─── Data supplied ───

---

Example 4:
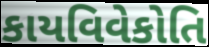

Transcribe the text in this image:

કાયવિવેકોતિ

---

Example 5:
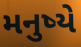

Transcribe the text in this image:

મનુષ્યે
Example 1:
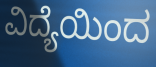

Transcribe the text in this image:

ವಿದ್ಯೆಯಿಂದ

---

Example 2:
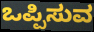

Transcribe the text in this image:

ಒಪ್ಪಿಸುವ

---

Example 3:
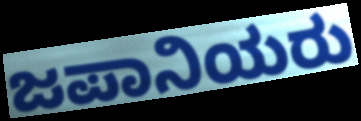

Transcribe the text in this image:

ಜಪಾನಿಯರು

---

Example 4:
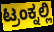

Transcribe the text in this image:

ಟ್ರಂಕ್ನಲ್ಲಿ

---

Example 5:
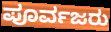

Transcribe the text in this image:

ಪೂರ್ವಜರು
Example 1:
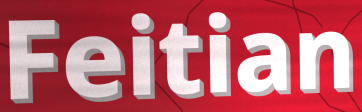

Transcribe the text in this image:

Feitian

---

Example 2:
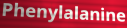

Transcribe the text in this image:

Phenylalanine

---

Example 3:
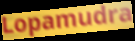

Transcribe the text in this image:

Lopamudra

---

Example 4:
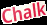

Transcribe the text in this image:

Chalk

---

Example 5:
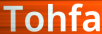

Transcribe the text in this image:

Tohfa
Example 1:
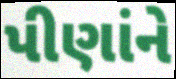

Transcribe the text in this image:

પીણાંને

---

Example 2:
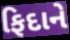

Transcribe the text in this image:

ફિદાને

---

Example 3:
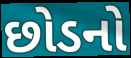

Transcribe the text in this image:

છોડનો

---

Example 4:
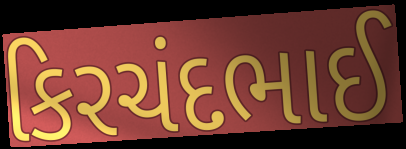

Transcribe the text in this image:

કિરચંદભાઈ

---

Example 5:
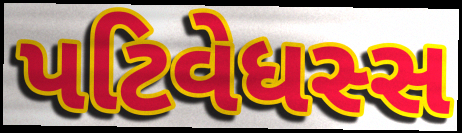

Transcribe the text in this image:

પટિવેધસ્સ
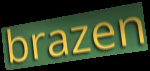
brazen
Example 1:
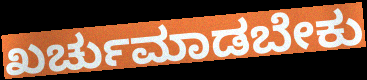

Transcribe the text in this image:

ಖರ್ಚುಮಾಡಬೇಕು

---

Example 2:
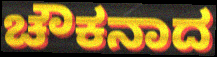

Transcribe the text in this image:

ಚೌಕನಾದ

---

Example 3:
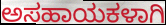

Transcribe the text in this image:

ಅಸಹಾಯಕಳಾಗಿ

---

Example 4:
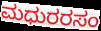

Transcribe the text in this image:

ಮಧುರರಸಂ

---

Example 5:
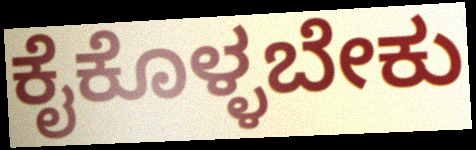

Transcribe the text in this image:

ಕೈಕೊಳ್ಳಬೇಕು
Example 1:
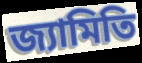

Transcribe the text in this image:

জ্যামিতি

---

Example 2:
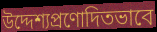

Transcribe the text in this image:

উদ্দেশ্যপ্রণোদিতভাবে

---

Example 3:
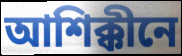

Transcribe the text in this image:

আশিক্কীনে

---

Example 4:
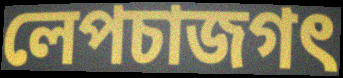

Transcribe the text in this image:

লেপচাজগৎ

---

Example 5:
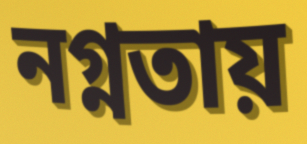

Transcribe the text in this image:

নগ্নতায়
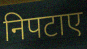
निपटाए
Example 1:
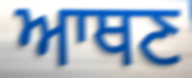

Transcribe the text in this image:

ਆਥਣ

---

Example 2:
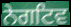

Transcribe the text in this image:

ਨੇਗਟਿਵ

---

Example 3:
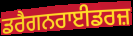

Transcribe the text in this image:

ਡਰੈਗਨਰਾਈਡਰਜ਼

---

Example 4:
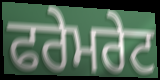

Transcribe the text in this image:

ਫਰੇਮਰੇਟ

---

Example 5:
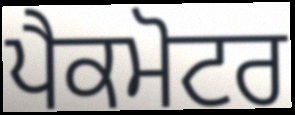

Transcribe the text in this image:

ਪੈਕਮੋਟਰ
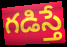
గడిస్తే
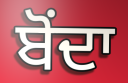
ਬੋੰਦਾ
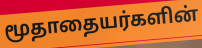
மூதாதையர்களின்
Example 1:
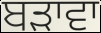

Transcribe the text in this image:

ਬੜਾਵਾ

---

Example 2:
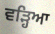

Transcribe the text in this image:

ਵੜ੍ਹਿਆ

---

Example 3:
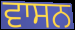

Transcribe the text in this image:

───

- _Work to be completed_: The listing should be transcribed in full, exactly, and without its pictures.

- _Exercise response_:
---

Example 4:

Transcribe the text in this image:

કાયવિવેકોતિ

---

Example 5:

Transcribe the text in this image:

મનુષ્યે
Example 1:

Transcribe the text in this image:

ವಿದ್ಯೆಯಿಂದ

---

Example 2:

Transcribe the text in this image:

ಒಪ್ಪಿಸುವ

---

Example 3:

Transcribe the text in this image:

ಜಪಾನಿಯರು

---

Example 4:

Transcribe the text in this image:

ಟ್ರಂಕ್ನಲ್ಲಿ

---

Example 5:

Transcribe the text in this image:

ಪೂರ್ವಜರು
Example 1:

Transcribe the text in this image:

Feitian

---

Example 2:

Transcribe the text in this image:

Phenylalanine

---

Example 3:

Transcribe the text in this image:

Lopamudra

---

Example 4:

Transcribe the text in this image:

Chalk

---

Example 5:

Transcribe the text in this image:

Tohfa
Example 1:

Transcribe the text in this image:

પીણાંને

---

Example 2:

Transcribe the text in this image:

ફિદાને

---

Example 3:

Transcribe the text in this image:

છોડનો

---

Example 4:

Transcribe the text in this image:

કિરચંદભાઈ

---

Example 5:

Transcribe the text in this image:

પટિવેધસ્સ
brazen
Example 1:

Transcribe the text in this image:

ಖರ್ಚುಮಾಡಬೇಕು

---

Example 2:

Transcribe the text in this image:

ಚೌಕನಾದ

---

Example 3:

Transcribe the text in this image:

ಅಸಹಾಯಕಳಾಗಿ

---

Example 4:

Transcribe the text in this image:

ಮಧುರರಸಂ

---

Example 5:

Transcribe the text in this image:

ಕೈಕೊಳ್ಳಬೇಕು
Example 1:

Transcribe the text in this image:

জ্যামিতি

---

Example 2:

Transcribe the text in this image:

উদ্দেশ্যপ্রণোদিতভাবে

---

Example 3:

Transcribe the text in this image:

আশিক্কীনে

---

Example 4:

Transcribe the text in this image:

লেপচাজগৎ

---

Example 5:

Transcribe the text in this image:

নগ্নতায়
निपटाए
Example 1:

Transcribe the text in this image:

ਆਥਣ

---

Example 2:

Transcribe the text in this image:

ਨੇਗਟਿਵ

---

Example 3:

Transcribe the text in this image:

ਡਰੈਗਨਰਾਈਡਰਜ਼

---

Example 4:

Transcribe the text in this image:

ਫਰੇਮਰੇਟ

---

Example 5:

Transcribe the text in this image:

ਪੈਕਮੋਟਰ
గడిస్తే
ਬੋੰਦਾ
மூதாதையர்களின்
Example 1:

Transcribe the text in this image:

ਬੜਾਵਾ

---

Example 2:

Transcribe the text in this image:

ਵੜ੍ਹਿਆ

---

Example 3:

Transcribe the text in this image:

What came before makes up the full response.